Week three...where to start?
Well, my first classroom prep job was to color. I love coloring. I started working on it right before my kiddos got there and apparently seeing a teacher color is very distracting, because six girls were standing around my table for about five minutes before I authoritatively asked them to do what they were supposed to.
Then I had to put the weekly newsletter in their "School-Home Communications" folder--which is separate from their daily take home folder. So many folders! Well first we were missing a folder, then I found it in the kiddo's cubby, then we were missing a newsletter. Once that got figured out, Brenna told me she liked my "shiny nose thing" and Ali promptly informed her its actually called "a nose earring, duh."
My read-aloud lesson was The Knight and the Dragon by Tomie DePaola. The words are minimal and the whole second half is only pictures. I let my kids be the "author" for the second half of the story and wow, I got some interesting responses!
Me: "Okay, so what is the dragon doing to prepare for the battle?"
Stephen: "I think the dinosaur looks angry!"
Half the class agrees.
Me: "The dragon looks angry? Can anyone tell me why he might be angry?"
Samantha: "The dinosaur is probably mad cuz he lost a tooth."
Okay, WHAT?
And then there's discipline. Let's just say Mrs. J and I don't exactly see eye to eye on how to discipline 5 and 6 year olds. She has a "clip-up, clip-down" behavioral chart and she will clip these kids up or down for anything! And as the kids were lining up for recess, she actually asked me to call out the names of the kids who needed to be clipped down for talking at group work! WHAT?!

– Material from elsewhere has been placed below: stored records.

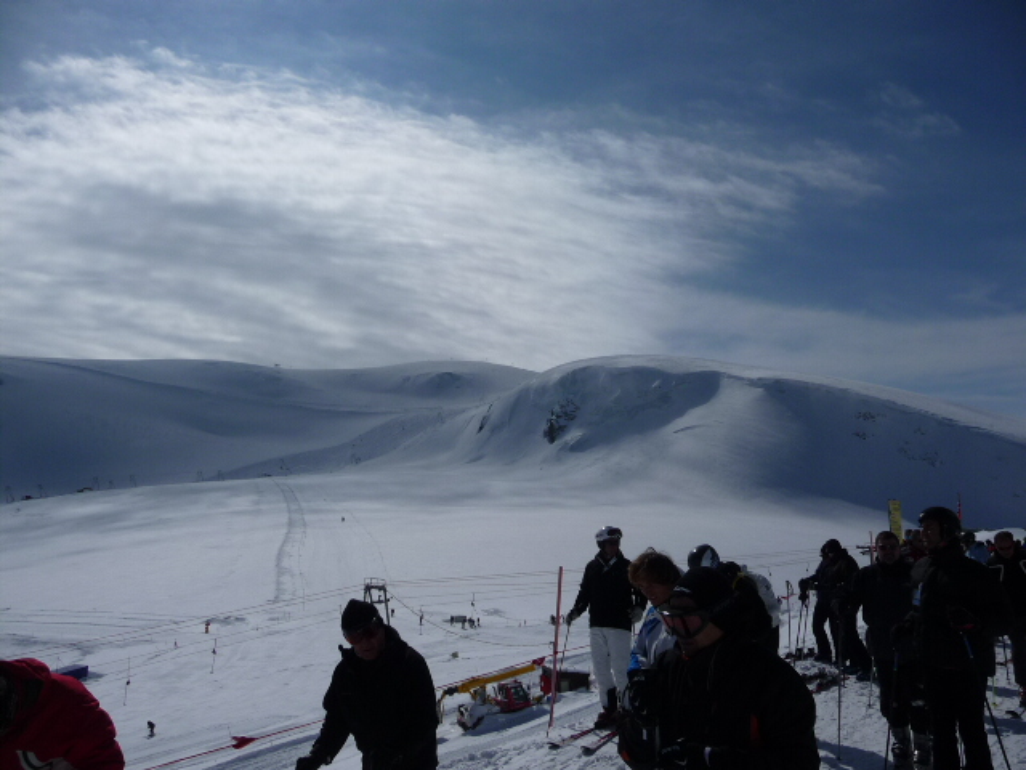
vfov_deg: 49.7
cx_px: 513
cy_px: 385
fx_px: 830
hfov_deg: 63.4
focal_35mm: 28
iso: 100
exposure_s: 1/1600
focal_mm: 4.7
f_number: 8
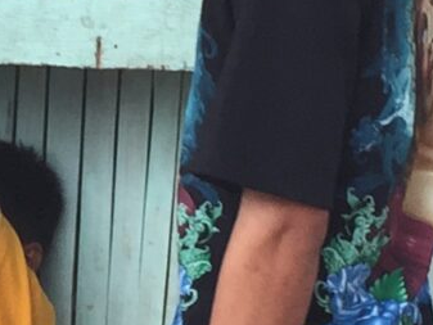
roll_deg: -1.9
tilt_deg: -7.0
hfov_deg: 8.9
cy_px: 193
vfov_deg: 6.8
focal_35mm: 220
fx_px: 2753
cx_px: 15
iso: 50
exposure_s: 1/120
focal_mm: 4.15
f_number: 2.2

First off, one center that is almost guaranteed to get clipped down is audio books. 5 year olds have no concept of the idea that when you have giant noise cancelling headphones in, what sounds like a whisper to you is probably actually pretty loud. And there are 2 kids sharing one book. They have to talk to each other on occasion! I always try to give this group verbal and non-verbal warnings--usually two warnings before they are asked to go back to their desk. Mrs. J makes them go back without a warning!!
Same goes for computers. Two kids, two computers, giant headphones. And most of them barely know how computers work. I have to log them in to the website they' allowed to use to start with and then every time they accidentally click the red X at the top.
And don't even get me STARTED on writing workshop. Put four kindergartners at a smallish round table and make them share art supplies? That probably won't be quiet either!
Biggest problem right now? Discipline styles. She thinks I'm too nice. And maybe I am...she's the expert after all.